Verbraucher müssen bei Pflegeheim-Preisen und -Qualität Einfluss nehmen
- Die Pflegebedürftigen sind in Entgeltverhandlungen unzureichend eingebunden.
- Die Betreiber haben weitgehend freie Hand, ihre Preise durchzusetzen, die Kassen führen Preisverhandlungen nur zu Lasten Dritter
- Verträge sind so gut wie nicht einsehbar.
In der Regel werden jährlich die Entgelte für die Pflegeleistungen, Unterkunft und Verpflegung allein zwischen den Kassen und den Heimbetreibern neu verhandelt. Dabei wird auch festgelegt, wieviel Personal das Heim vorhalten muss. Daraus leitet sich die Höhe der Pflegesätze ab. Diese sind für die in dem Heim versorgten Pflegebedürftigen und deren Kostenträger „unmittelbar verbindlich“ (§ 85 SGB XI). Das heißt, diejenigen, die die vereinbarten Leistungen erhalten und dafür dann auch zahlen müssen, sind in die Verhandlungen nicht eingebunden. Zwar wird vor den Verhandlungen der jeweilige Bewohnerbeirat um eine Stellungnahme gebeten, aber in der Realität fehlt den Beiratsmitgliedern das notwendige Fachwissen. In der Folge hat der Bewohnerbeirat hier meist nur eine Alibi-Funktion oder aber seine Einwände werden ignoriert.

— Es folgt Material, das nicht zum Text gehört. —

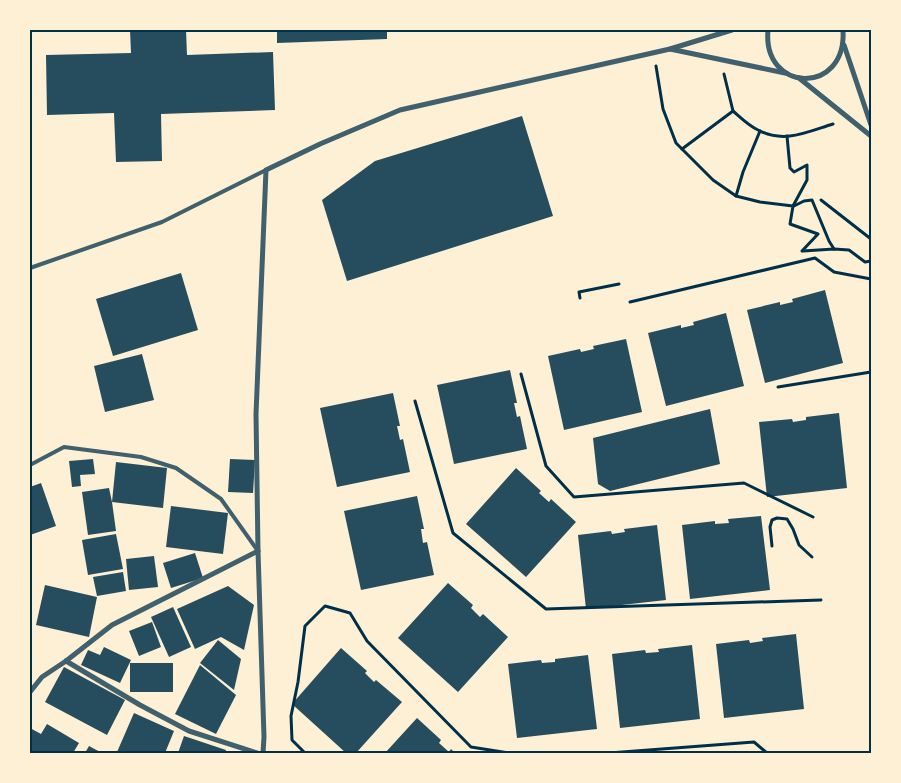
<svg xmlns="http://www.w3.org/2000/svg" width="901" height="783" font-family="Raleway,sans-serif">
	<rect width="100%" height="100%" fill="#fdf0d5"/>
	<g fill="#264d5e">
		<path d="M130,30H186L187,55L273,52L275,110L161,114L162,161L116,162L114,113L47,115L46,55L131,53Z"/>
		<path d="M277,30H387V39L277,43Z"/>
		<path d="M522,116L553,216L347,281L322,200L375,161Z"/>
		<path d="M181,273L198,330L113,356L96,299Z"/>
		<path d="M825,290L843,363L765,383L747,310L780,302V305L793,302L792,299Z"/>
		<path d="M726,313L744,386L666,406L648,333L681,325V328L694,325L693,322Z"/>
		<path d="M626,339L642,412L564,430L548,356L580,349L581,352L594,349L593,346Z"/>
		<path d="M142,354L154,400L105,412L94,366Z"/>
		<path d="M510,370L517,403H514L517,417L520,416L527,449L454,464L437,385Z"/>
		<path d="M393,393L400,426H397L400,440L403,439L410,472L337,487L320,408Z"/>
		<path d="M710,409L720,464L610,491L598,484L593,438Z"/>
		<path d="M839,413L847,488L767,497L759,422L792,419L793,422L806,420V417Z"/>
		<path d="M93,459L95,474L80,475L81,486L72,487L69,461Z"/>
		<path d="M230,459L255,460L253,493L228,492Z"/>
		<path d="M116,462L167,468L163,508L112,502L116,531L88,535L82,492L109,488L112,502Z"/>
		<path d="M516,468L541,491L539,493L549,502L551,499L576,522L526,577L466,524Z"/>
		<path d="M41,483L56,526L30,535V487Z"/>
		<path d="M417,496L424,529H421L423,543L427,542L434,575L361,590L344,511Z"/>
		<path d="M171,506L228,513L223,554L166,547Z"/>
		<path d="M761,516L770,590L690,599L682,525L715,521V524L729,523L728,519Z"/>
		<path d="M657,525L666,600L586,609L578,535L611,531L612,534L625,532L624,529Z"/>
		<path d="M116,534L123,569L88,575L82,540Z"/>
		<path d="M195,553L203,578L171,588L163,563Z"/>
		<path d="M154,556L158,587L129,590L126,559Z"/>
		<path d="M123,572L126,591L97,596L93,577Z"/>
		<path d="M448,583L473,605L471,608L480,617L483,614L508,637L458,692L398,638Z"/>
		<path d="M45,585L97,597L89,637L36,625Z"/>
		<path d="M228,586L254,605L244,650L221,637L195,649L177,609Z"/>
		<path d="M173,607L191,647L169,657L151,617Z"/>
		<path d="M152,622L161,647L139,656L129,631Z"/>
		<path d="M796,634L804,709L724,718L716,644L749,640L750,643L763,641L762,638Z"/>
		<path d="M218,640L241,659L234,690L200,663Z"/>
		<path d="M692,645L700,719L620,728L612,654L645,650L646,653L659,652L658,649Z"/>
		<path d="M104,647L131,660L120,683L81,665L88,650L100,655Z"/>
		<path d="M341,648L367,671L365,673L374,682L376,680L402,702L356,753H346L292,704Z"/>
		<path d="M588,655L597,729L517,738L508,664L541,660L542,663L555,662V659Z"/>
		<rect x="130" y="663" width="43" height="29"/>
		<path d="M200,665L236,695L216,734L175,714Z"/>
		<path d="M64,667L125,700L107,735L45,702Z"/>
		<path d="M134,713L174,731L165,753H120L117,752Z"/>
		<path d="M417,718L441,740L439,743L449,752L451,749L455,753H385Z"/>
		<path d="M47,724L79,743L73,753H30V728L41,734Z"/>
		<path d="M184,736L226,750L225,753H178Z"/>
		<path d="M89,746L102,753H85Z"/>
	</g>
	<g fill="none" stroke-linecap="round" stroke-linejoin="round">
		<g stroke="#003049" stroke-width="3">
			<path d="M656,66L663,109L676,143L713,180L736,196L760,202L793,206L790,224L818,234L802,251"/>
			<path d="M733,111C741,118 749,126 758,130C784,144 807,132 833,124"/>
			<path d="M787,136L790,168L794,172L807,165V180L793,206"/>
			<path d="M682,149L733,111L724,74"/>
			<path d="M736,196L743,172L760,131"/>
			<path d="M821,200L871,239"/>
			<path d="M794,206L804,201L812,200L829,241L834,249"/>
			<path d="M803,251L834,249L849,250L865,262L871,261"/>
			<path d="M580,298L579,292L619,284"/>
			<path d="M630,302L815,258L834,272L871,279"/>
			<path d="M521,374L546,466L574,497L744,483L813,517"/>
			<path d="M778,387L871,372"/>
			<path d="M415,401L453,533L546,609L821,600"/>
			<path d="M772,546L770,527L772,520L777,518L787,519L793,529L799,545L812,557"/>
			<path d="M305,753L292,740L291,716L298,682L305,626L325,606L350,613L367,641L471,747L509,753"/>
			<path d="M609,753L754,742L767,753"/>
		</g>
		<g stroke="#3f606c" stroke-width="4">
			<path d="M30,268L162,222L266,170"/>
			<path d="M30,465L64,447L141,457L176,468L221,499L258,551"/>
		</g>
		<g stroke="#3f606c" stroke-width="5">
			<path d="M768,30C762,93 847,96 843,30"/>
			<path d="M844,45L871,125"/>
			<path d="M670,49L785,73"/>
			<path d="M799,78L871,136"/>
			<path d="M66,661L140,705L189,731L257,753"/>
			<path d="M30,692L42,677L66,661L112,625L258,551"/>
			<path d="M263,753L264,737L258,551L256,414L266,170L320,144L400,110L670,49L732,30"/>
		</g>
	</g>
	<rect width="901" height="783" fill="none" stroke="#fdf0d5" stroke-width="62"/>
	<rect x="31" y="31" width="839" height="721" fill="none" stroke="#003049" stroke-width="2"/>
</svg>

Laut Gesetz sollen zwar die Kassen im Rahmen der Verhandlungen die Interessen der Pflegebedürftigen als sogenannte „Sachwalter“ wahrnehmen. Die Realität sieht aber anders aus. Die Kassen zahlen nur einen gesetzlich festgelegten, unveränderbaren Zuschuss zu den Pflegekosten. Darüber hinausgehende Kosten wie etwa die für Unterkunft, Verpflegung, Investitionen und auch für Gehaltserhöhungen des Personals müssen die Pflegebedürftigen allein tragen. Die Kassen haben dadurch schon systembedingt keinen Anreiz, sich den Preisforderungen der Heime entgegenzustellen. Von Seiten der Kassen erfolgt lediglich eine Angemessenheits- und Plausibilitätsprüfung. Das heißt, die Betreiber haben weitgehend freie Hand, die von ihnen gewünschten Preise durchzusetzen, wenn sie diese entsprechend begründen. Anders gesagt: Die Kassen führen Preisverhandlungen „zu Lasten Dritter“. Hier stellt sich die Frage, ob dies nicht grundsätzlich gesetzeswidrig ist.
Rechtlich zweifelhaft ist auch die Praxis, dass die abgeschlossenen Verträge zwischen Kassen und Betreibern den einzelnen Verbrauchern gegenüber nicht offengelegt werden. Sie müssen zahlen, wissen aber nicht wofür. Allenfalls teilt man ihnen den Inhalt nach gezielter individueller Nachfrage mit. Verbraucherschutzorganisationen erhalten keine Einsicht. Der BIVA-Pflegeschutzbund, der anhand der vereinbarten Soll-Personalschlüssel erfahren möchte, ob Beschwerden über schlechte Pflege durch unzureichende Personalausstattung zu erklären sind, hat keine Handhabe. Mit dem Hinweis auf schützenswerte Betriebs- und Geschäftsgeheimnisse wird der Einblick in den meisten Fällen verwehrt.
BIVA-Forderungen
- An den Pflegesatzverhandlungen müssen Betroffenen-Vertreter teilnehmen und mit verhandeln können
- Heimbeiräte müssen fachlich unterstützt werden, um eine fundierte Stellungnahme zu den neu verhandelten Entgelten abgeben zu können
- Der „Pflegekunde“ muss bei Preiserhöhungen erfahren, was in dem ausgehandelten Preis enthalten ist, ähnlich wie ein Mieter, der erfahren muss, wie sich Miet- und Nebenkostenerhöhungen zusammensetzen.
- Die Zusammensetzung der Entgelte müssen auch Verbraucherschutzorganisationen, wie dem BIVA-Pflegeschutzbund, gegenüber offengelegt werden.